Let x0 of type ι → (ι → (ι → ο) → ο) → (ι → ο) → ο be given.
Assume H0: ∀ x1 . ∀ x2 x3 : ι → (ι → ο) → ο . (∀ x4 . x4 ∈ x1 ⟶ x2 x4 = x3 x4) ⟶ x0 x1 x2 = x0 x1 x3.
Apply In_ind with
λ x1 . ∀ x2 x3 : (ι → ο) → ο . 2b1c2.. x0 x1 x2 ⟶ 2b1c2.. x0 x1 x3 ⟶ x2 = x3.
Let x1 of type ι be given.
Assume H1:
∀ x2 . x2 ∈ x1 ⟶ ∀ x3 x4 : (ι → ο) → ο . 2b1c2.. x0 x2 x3 ⟶ 2b1c2.. x0 x2 x4 ⟶ x3 = x4.

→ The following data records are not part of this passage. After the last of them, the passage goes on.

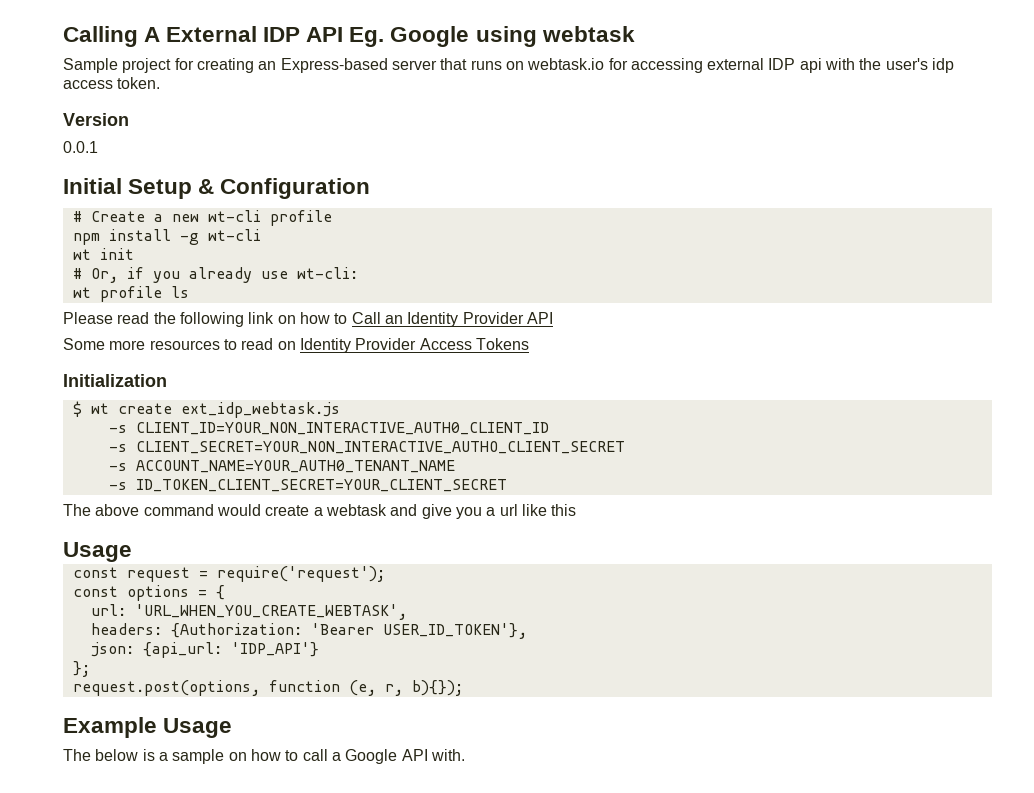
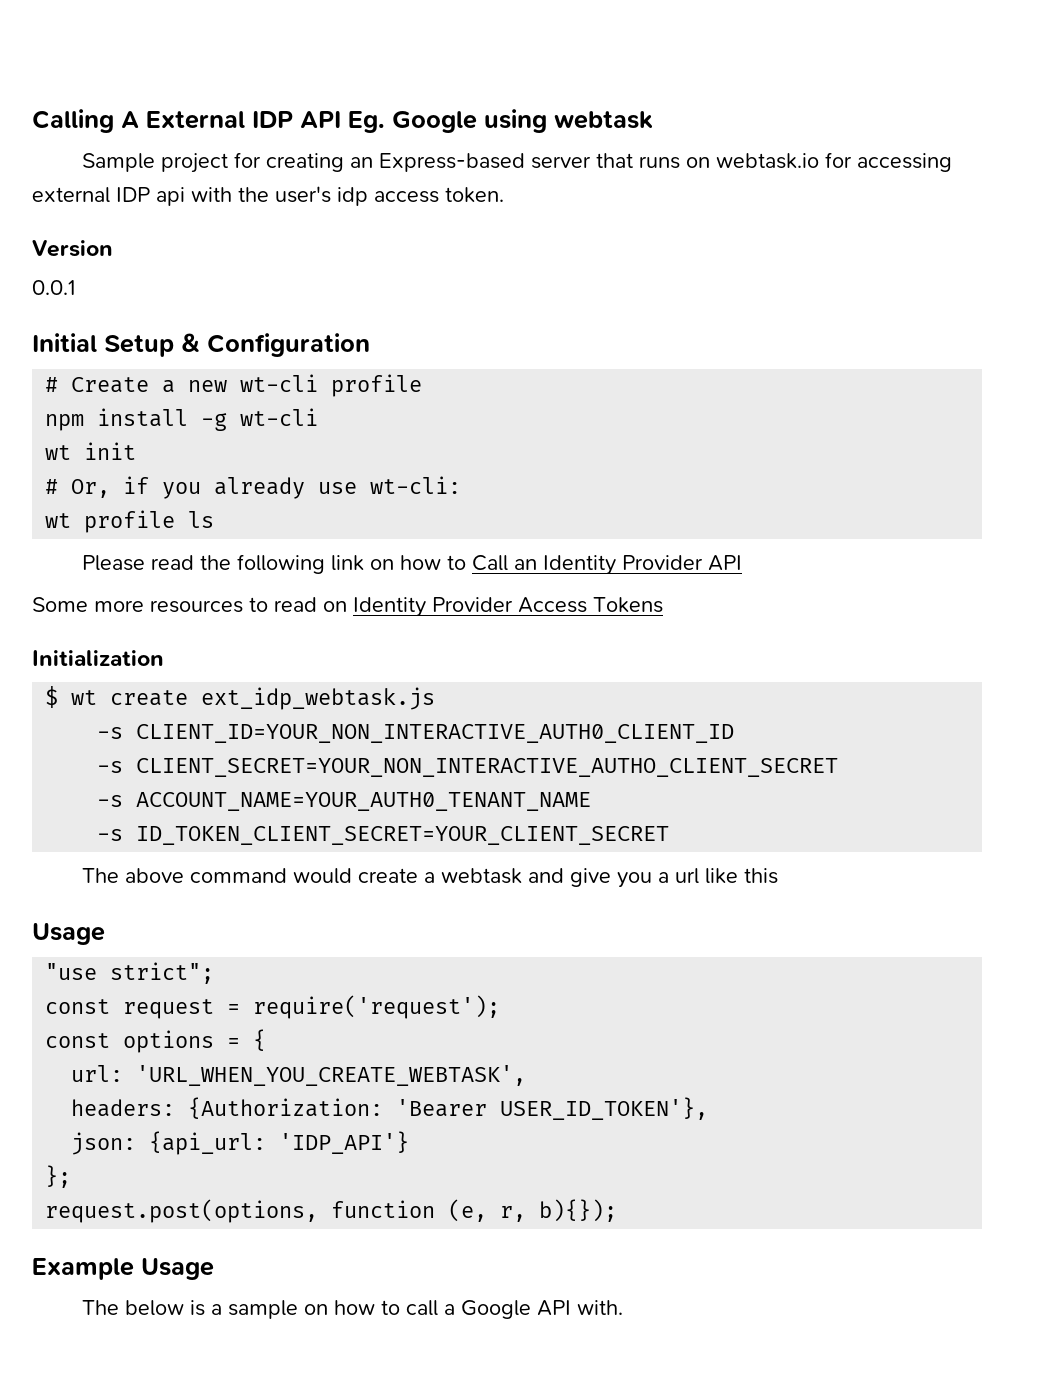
(132, 552) none -> [45,962,215,984] // "use strict";

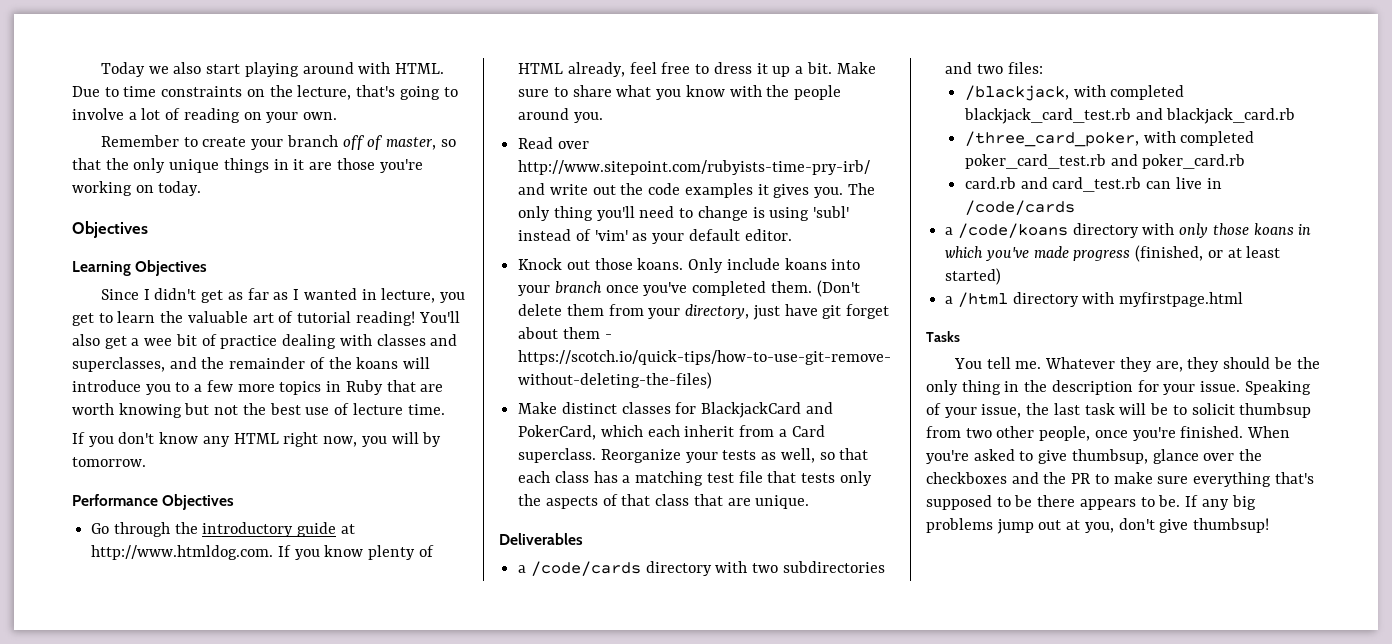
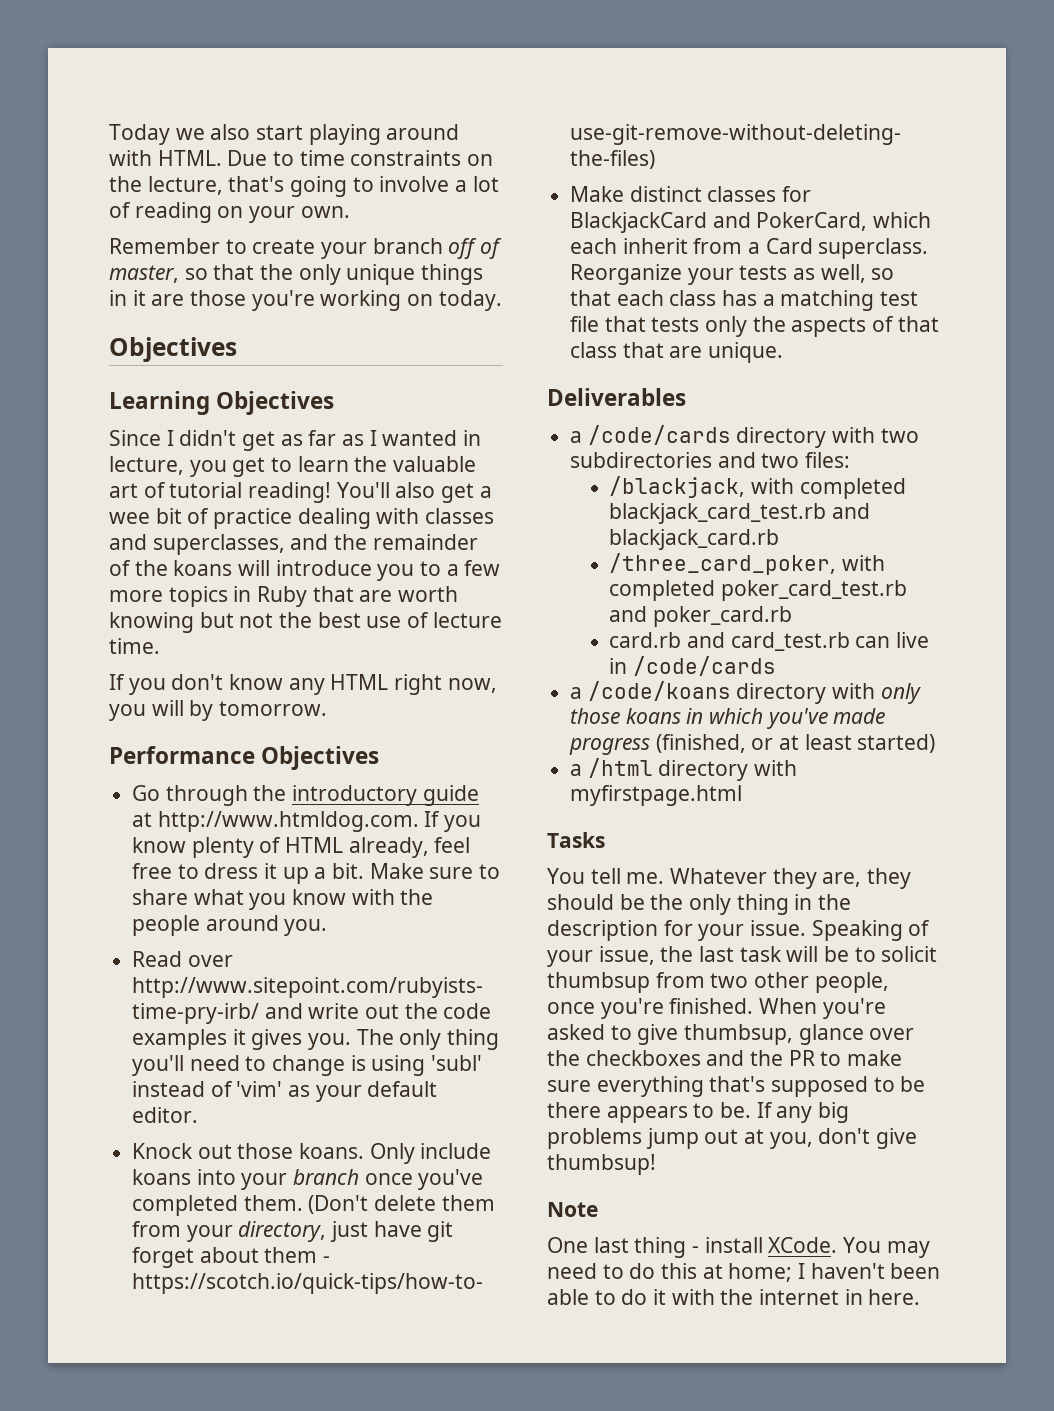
(1270, 525) none -> [547,1202,598,1217] [547,1237,930,1258] [547,1263,941,1282] [547,1289,921,1305] // Note // One last thing - install XCode. You may need to do this at home; I haven't been able to do it with the internet in here.

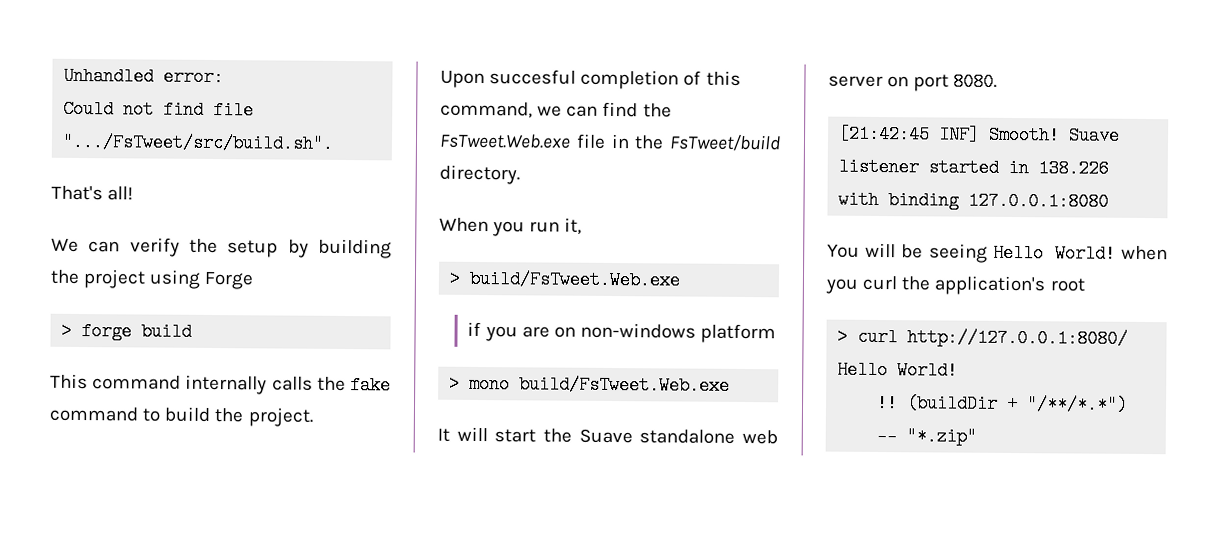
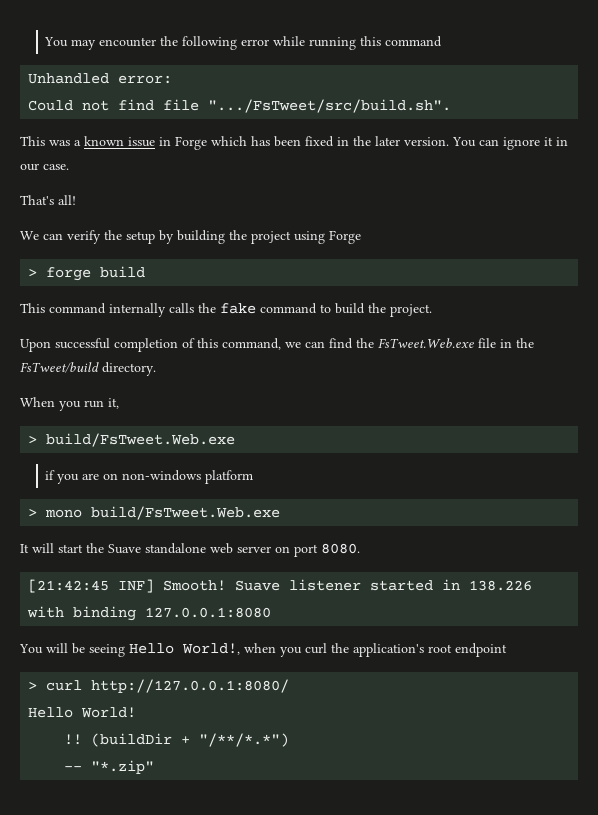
(63, 76) none -> [44,36,443,50] You may encounter the following error while running this command //
(335, 142) none -> [20,136,568,150] [20,163,69,171] // This was a known issue in Forge which has been fixed in the later version. You can ignore it in our case.
[489,69,577,85] succesful -> [55,338,110,349] successful
[1054,244,1116,263] World! -> [182,643,240,655] World!,
(1085, 285) none -> [455,643,507,657] endpoint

Let x2 of type (ι → ο) → ο be given.
Let x3 of type (ι → ο) → ο be given.
Claim L4:
∃ x4 : ι → (ι → ο) → ο . and (∀ x5 . x5 ∈ x1 ⟶ 2b1c2.. x0 x5 (x4 x5)) (x2 = x0 x1 x4)Apply unknownprop_d6c01da6ca79df3d5130b3b242188854c35c1c7c5784df3e9a8cee95732dbf77 with
x0,
x1,
x2.
The subproof is completed by applying H2.
Claim L5:
∃ x4 : ι → (ι → ο) → ο . and (∀ x5 . x5 ∈ x1 ⟶ 2b1c2.. x0 x5 (x4 x5)) (x3 = x0 x1 x4)Apply unknownprop_d6c01da6ca79df3d5130b3b242188854c35c1c7c5784df3e9a8cee95732dbf77 with
x0,
x1,
x3.
The subproof is completed by applying H3.
Apply L4 with
x2 = x3.
Let x4 of type ι → (ι → ο) → ο be given.
Assume H6:
(λ x5 : ι → (ι → ο) → ο . and (∀ x6 . x6 ∈ x1 ⟶ 2b1c2.. x0 x6 (x5 x6)) (x2 = x0 x1 x5)) x4.
Apply H6 with
x2 = x3.
Assume H7:
∀ x5 . x5 ∈ x1 ⟶ 2b1c2.. x0 x5 (x4 x5).
Assume H8: x2 = x0 x1 x4.
Apply L5 with
x2 = x3.
Let x5 of type ι → (ι → ο) → ο be given.
Assume H9:
(λ x6 : ι → (ι → ο) → ο . and (∀ x7 . x7 ∈ x1 ⟶ 2b1c2.. x0 x7 (x6 x7)) (x3 = x0 x1 x6)) x5.
Apply H9 with
x2 = x3.
Assume H10:
∀ x6 . x6 ∈ x1 ⟶ 2b1c2.. x0 x6 (x5 x6).
Assume H11: x3 = x0 x1 x5.
Apply H8 with
λ x6 x7 : (ι → ο) → ο . x7 = x3.
Apply H11 with
λ x6 x7 : (ι → ο) → ο . x0 x1 x4 = x7.
Apply H0 with
x1,
x4,
x5.
Let x6 of type ι be given.
Assume H12: x6 ∈ x1.
Apply H1 with
x6,
x4 x6,
x5 x6 leaving 3 subgoals.
The subproof is completed by applying H12.
Apply H7 with
x6.
The subproof is completed by applying H12.
Apply H10 with
x6.
The subproof is completed by applying H12.